Incumbent Conservative Candidate and former health critic Michelle Rempel Garner blasted Liberal Party Leader Justin Trudeau’s decision to visit two hospitals while on the campaign trail.

To date, Trudeau has visited the Toronto General Hospital and the Ottawa Hospital where he stopped briefly earlier this month for photo-opportunities.  

In an emailed statement to True North, the Calgary Nose Hill candidate noted that while many Canadians can’t see their sick loved ones, Trudeau gets to woo voters in hospitals. 

“It’s extremely concerning that Justin Trudeau decided to campaign in a hospital twice during the fourth wave of the pandemic during an election he called,” Rempel Garner told True North. 

“Some individuals could not see their family members in the hospital due to visitation rules, but Justin Trudeau thought it would be a good idea to campaign in a hospital. It was shameful to see him once again put his own political interest ahead of Canadians.” 

According to each hospital’s respective COVID-19 policy, visitor restrictions currently remain in place at both locations. In Toronto, only up to two people can be at a patient’s bedside while in Ottawa patients can only have two daily visits with one person at a time. 

On Monday, as hospitals across Canada dealt with protests against mandatory vaccines and vaccine passports, Trudeau vowed to make it a crime to block access to hospitals and other health care facilities. 

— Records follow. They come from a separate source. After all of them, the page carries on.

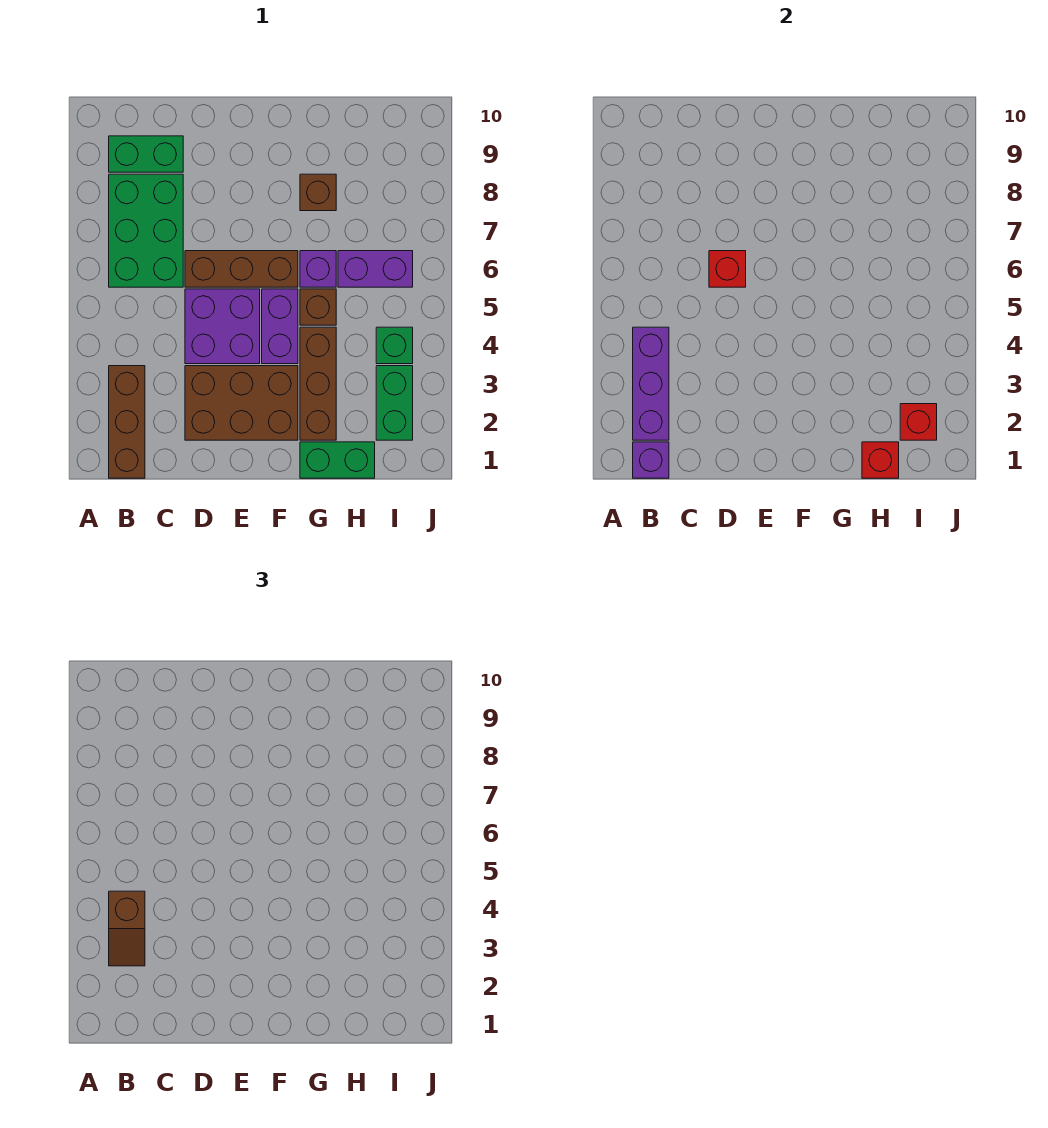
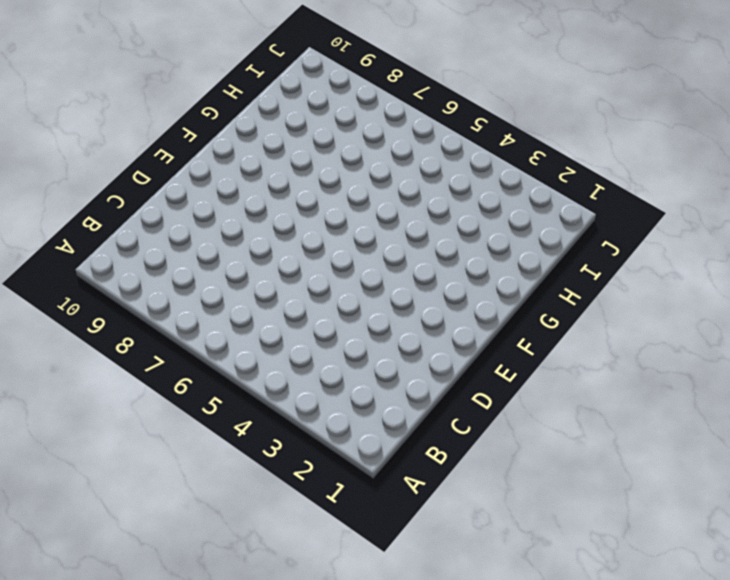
none -> brown brick B1:B3 level 1
none -> green brick B6:C8 level 1
none -> green brick B9:C9 level 1

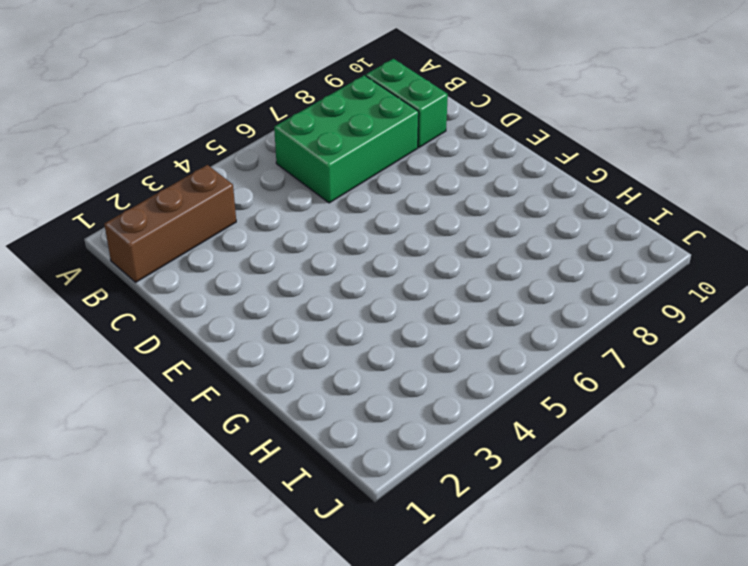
none -> brown brick D2:F3 level 1
none -> purple brick D4:E5 level 1
none -> brown brick D6:F6 level 1

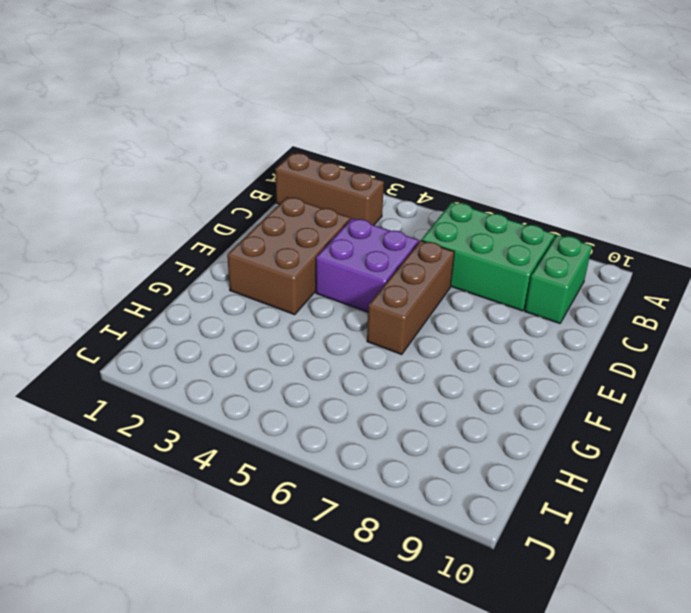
none -> purple brick F4:F5 level 1
none -> green brick G1:H1 level 1
none -> brown brick G2:G4 level 1

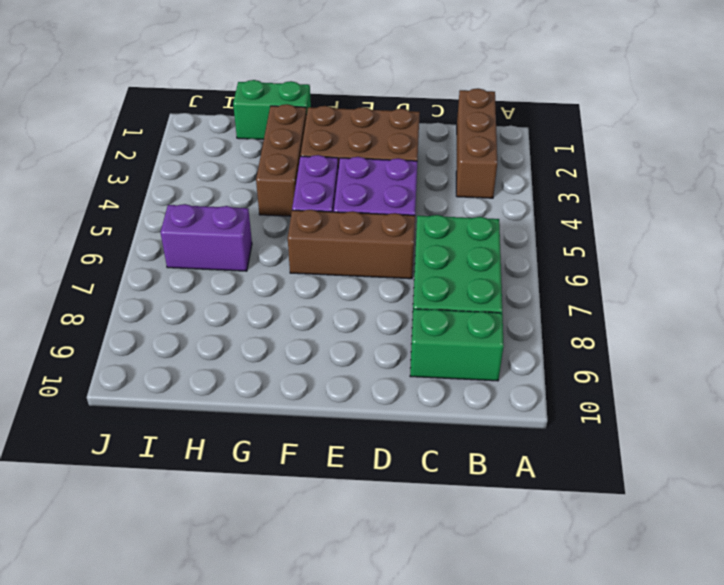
none -> brown brick G5 level 1
none -> purple brick G6 level 1
none -> brown brick G8 level 1

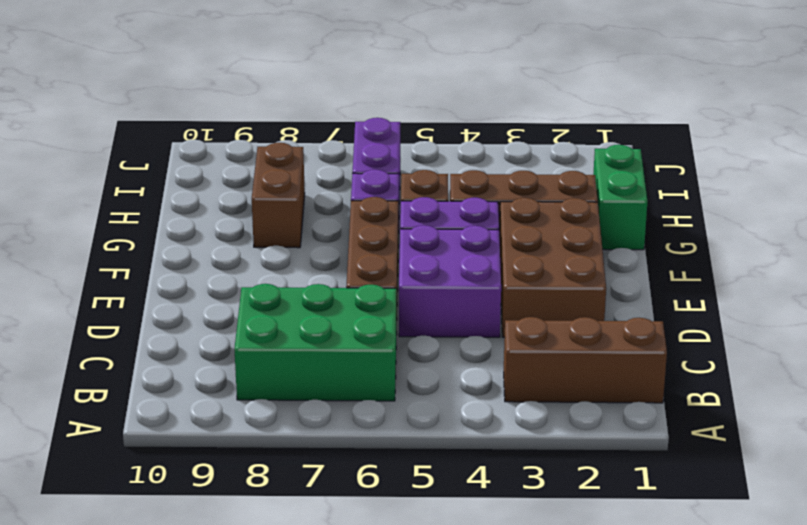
brown brick G8:H8 level 1 -> brown brick G8 level 1
none -> green brick B9:C9 level 1
none -> green brick I2:I3 level 1
none -> green brick I4 level 1

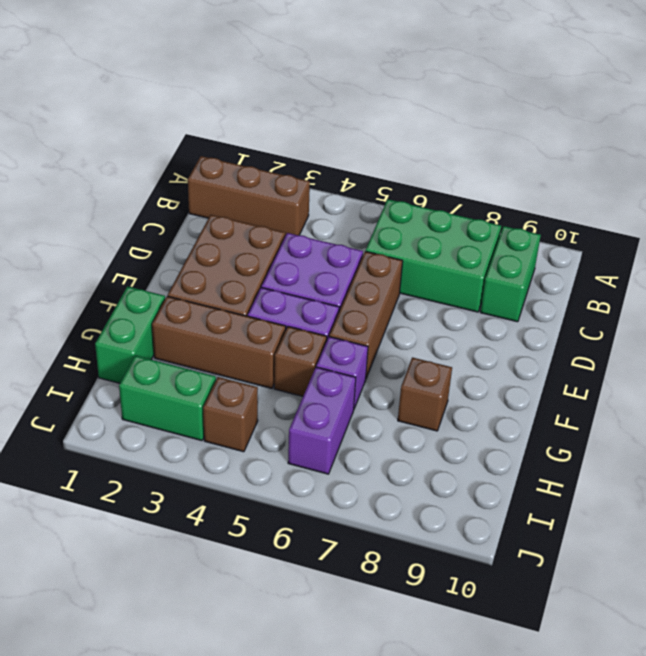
brown brick I4 level 1 -> green brick I4 level 1
none -> purple brick B1 level 2
none -> purple brick B2:B4 level 2
none -> red brick D6 level 2

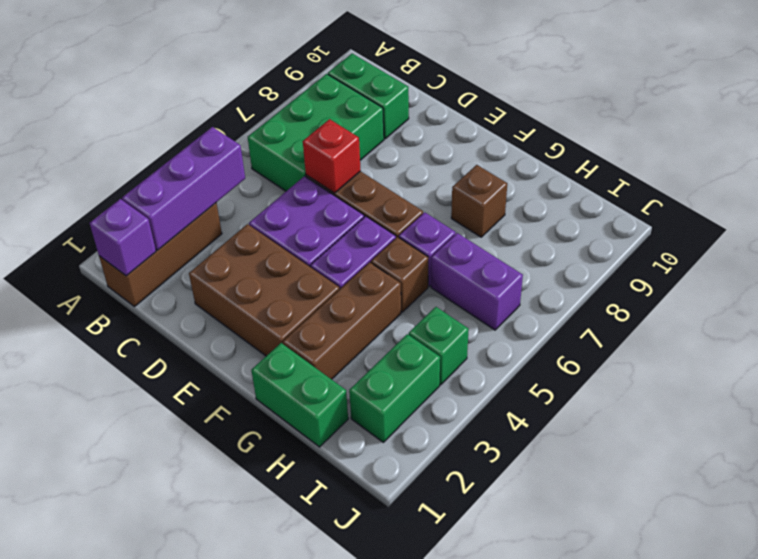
none -> red brick H1 level 2
none -> red brick I2 level 2
none -> brown slope B3:B4 level 3 top 4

“It’s not right that the people tasked with keeping us safe and alive during this pandemic should be exposed to hatred, violence, fear and intimidation,” said Trudeau in Vancouver.

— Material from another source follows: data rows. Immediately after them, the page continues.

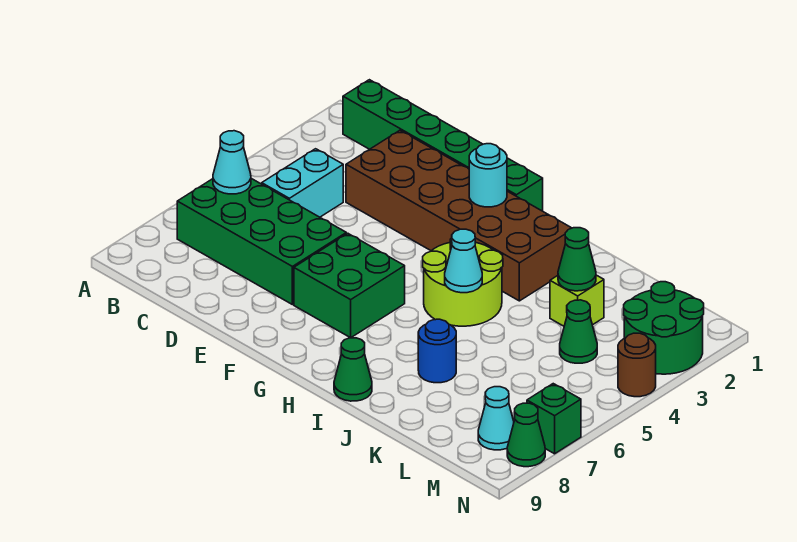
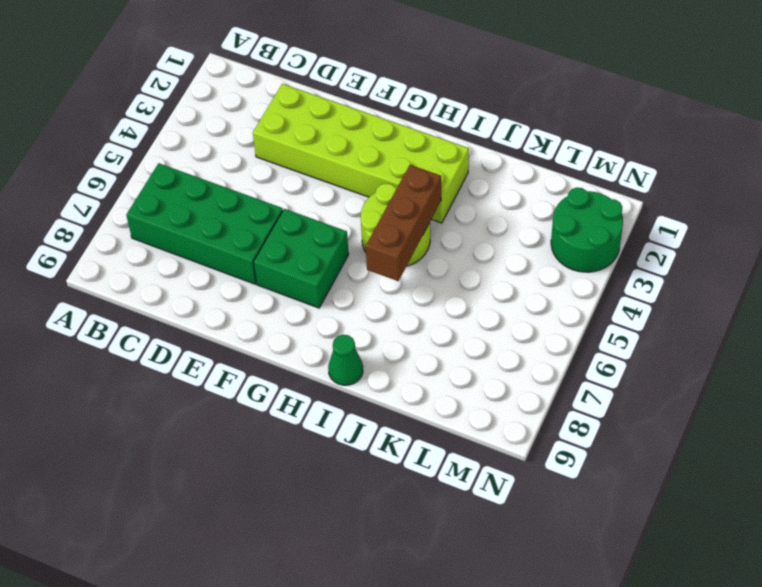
lime brick D2:I3 level 1 -> brown brick D2:I3 level 1
brown brick I4:I6 level 2 -> cyan cone I5 level 2
none -> green brick B1:G1 level 1
none -> cyan brick C4:C5 level 1
none -> blue round brick J7 level 1

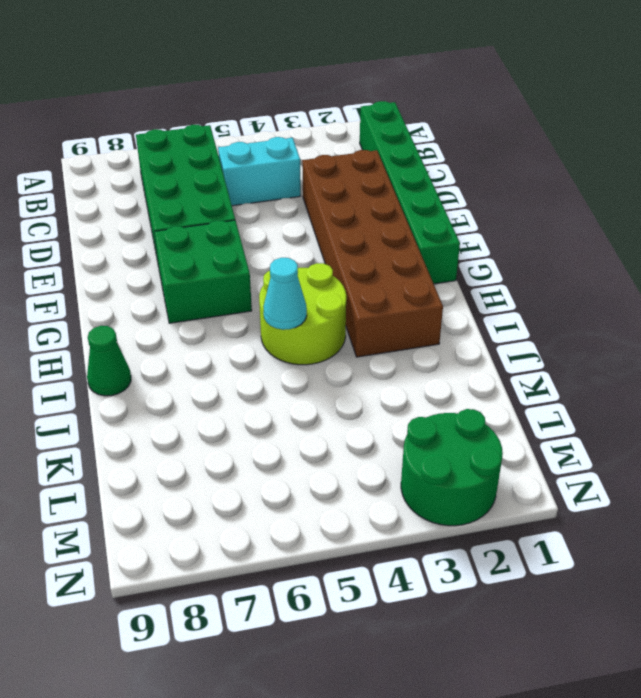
none -> blue round brick J7 level 1
none -> lime brick K3 level 1
none -> green cone L4 level 1

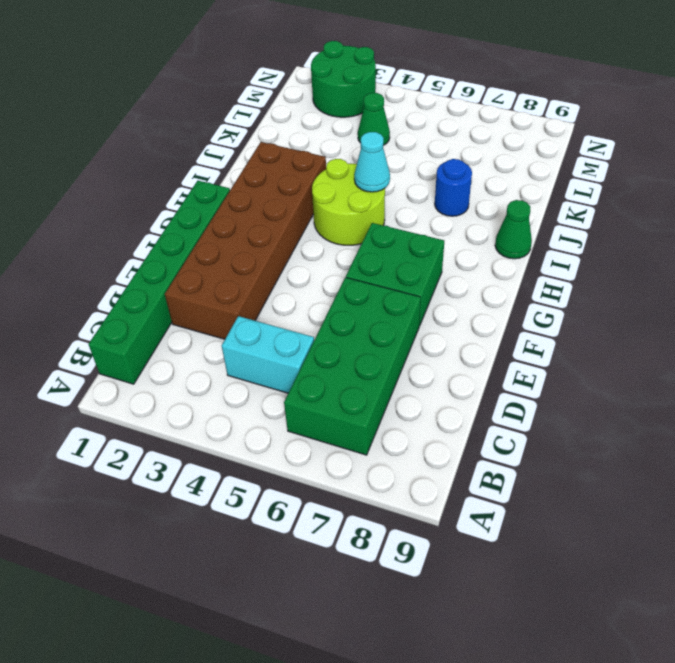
none -> lime brick K3 level 1
none -> cyan cone M8 level 1
none -> brown round brick N4 level 1

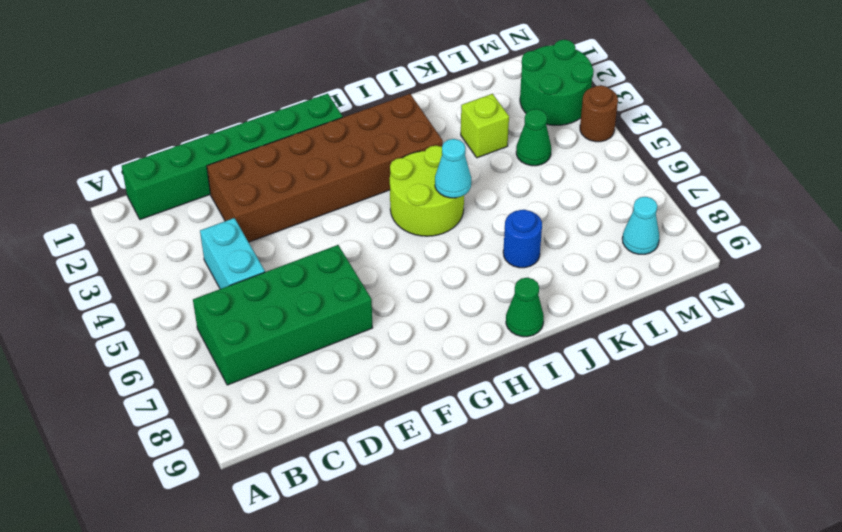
none -> green brick F6:G7 level 1
none -> green brick N7 level 1
none -> green cone N8 level 1

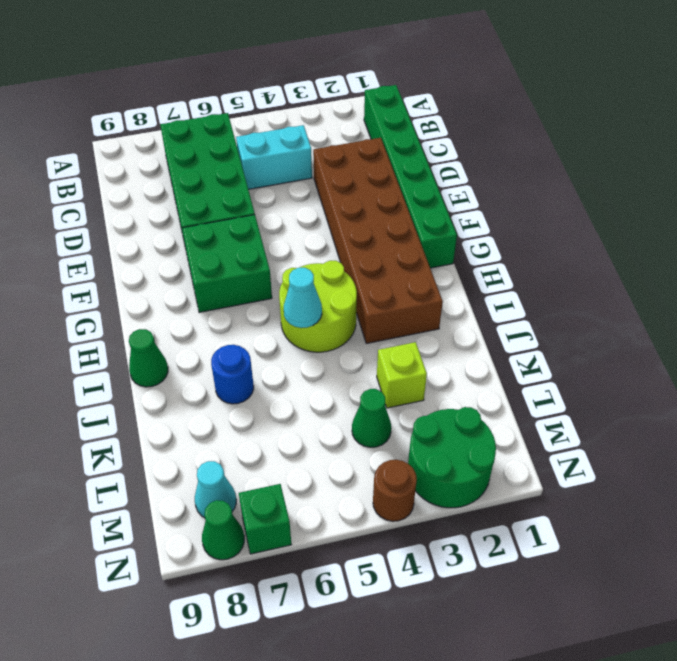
none -> cyan cone B6 level 2
none -> cyan round brick G2 level 2
none -> green cone K3 level 2

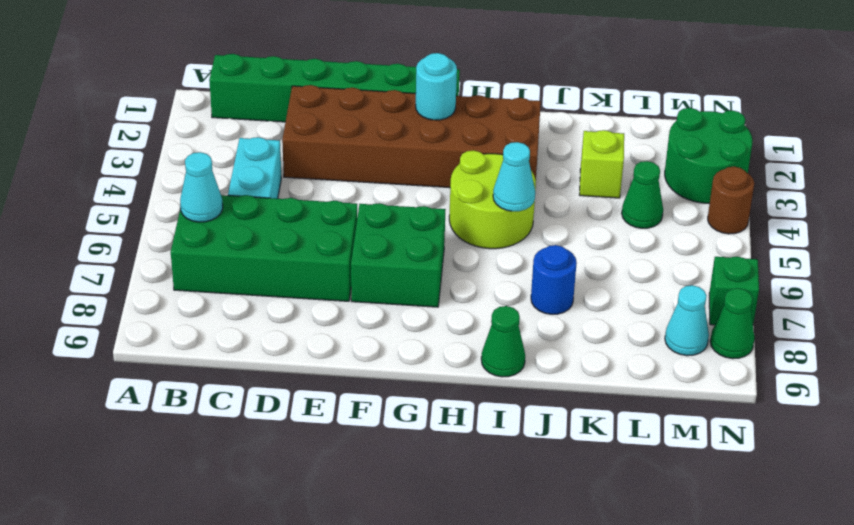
none -> green cone K3 level 2

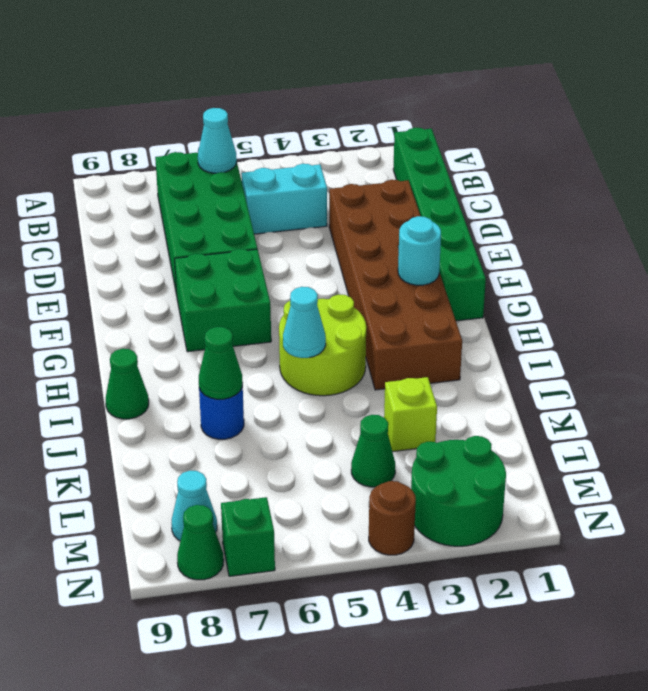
green cone J7 level 2 -> green cone K3 level 2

As a result of the COVID-19 pandemic, hundreds of thousands of surgeries and consultations have been cancelled. A March 2021 report by SecondStreet.org revealed that 353,000 different procedures were axed by hospitals all across Canada. 

Critics have accused the Trudeau government of failing to ensure that Canada was prepared to deal with a health crisis such as the COVID-19 pandemic. Despite the Public Health Agency of Canada receiving $675 million from the federal government in 2019, the National Emergency Response Stockpile was heavily understocked.

In total, an estimate by the Treasury Board of Canada found that the government’s handling of the stockpile cost Canadian taxpayers $1.8 billion in the midst of a pandemic.